Among anthropometric parameters evaluated in this study, the changes in BMI was more pronounced in green tea consumers than the control group, who received routine treatment. Changes in other anthropometric parameters, such as body weight, fat mass, and fat proportion did not present significant differences. Nagao et al. showed similar effects of green tea on different anthropometric parameters (15). Other researchers have also observed similar results with longer follow up durations (14, 16). Sakata et al. showed a three-fold increase in weight loss in patients with NAFLD, although it was not statistically significant (14). The current study showed a significant reduction in green tea group compared to the control group although the quantity was less.
Hemoglobin, Iron, Transferrin, and Ferritin were measured as markers of iron level. At the end of the study, the change was more dominant in the intervention group than the controls, while the difference was not statistically significant. The iron chelating activity of green tea was widely discussed in other studies (17) and researchers have highlighted positive effects (18).
The researchers did not observe statistically significant differences in antioxidant markers in this study, while some other researchers have documented such effects in animal (19) and human studies (20, 21). The study of Basu et al. showed change in MDA in 35 fat patients with metabolic syndrome with average BMI equal to 35. Also, the administered dose is higher in their study, compared to the current work. The fact that the current patients had much higher BMI average (44) might be the reason for the changes observed in the current study sample (20).
The difference in metabolic marker change between the 2 groups were present yet not statistically significant, except for FBS. Researchers have shown the positive effect of green tea in reducing insulin resistance, yet we could not document such change in the current study (22).

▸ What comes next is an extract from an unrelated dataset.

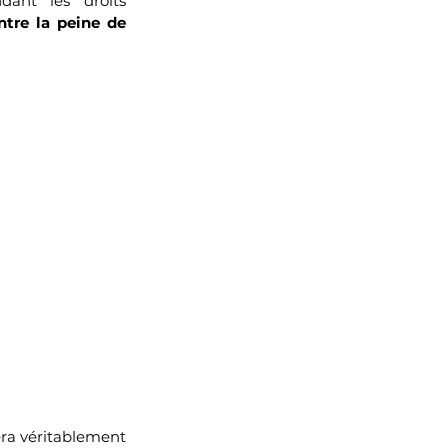
dant les droits 
ntre la peine de 
ra véritablement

While the iron chelating activity of green tea has been widely discussed, (17) the researchers did not observe differences in iron markers. It seems that the therapeutic effects of green tea are generally explained through anti-oxidant features (23). These features are being studied in a variety of disease, such as Parkinson’s and Alzheimer’s disease (24) and other neurodegenerative disorders (17), cardiovascular disease, and malignancies among others.

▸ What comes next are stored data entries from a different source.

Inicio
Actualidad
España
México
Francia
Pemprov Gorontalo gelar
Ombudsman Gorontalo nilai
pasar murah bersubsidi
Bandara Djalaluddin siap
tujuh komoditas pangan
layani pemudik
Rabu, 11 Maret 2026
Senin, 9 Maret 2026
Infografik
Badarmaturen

Although there is supporting literature on health promoting effects of green tea in vitro and in animal studies (25, 26), the researchers need more evidence from human research before it could be considered as a widely accepted therapeutic agent (27). Also, the researchers need to gain a detailed understanding of its mechanisms at the molecular level and the pathways through which it affects fat accumulation, oxidative stress, and inflammation (10).
The researchers observed positive effects from green tea mainly in anthropometrics, liver enzyme, and metabolic indicators. This could be due to the short duration of the study or the limited sample size. Also, the green tea extract dose was higher in most of the other studies. The difference between the intervention and control group might not be highlighted due to the effectiveness of routine treatments that both groups received.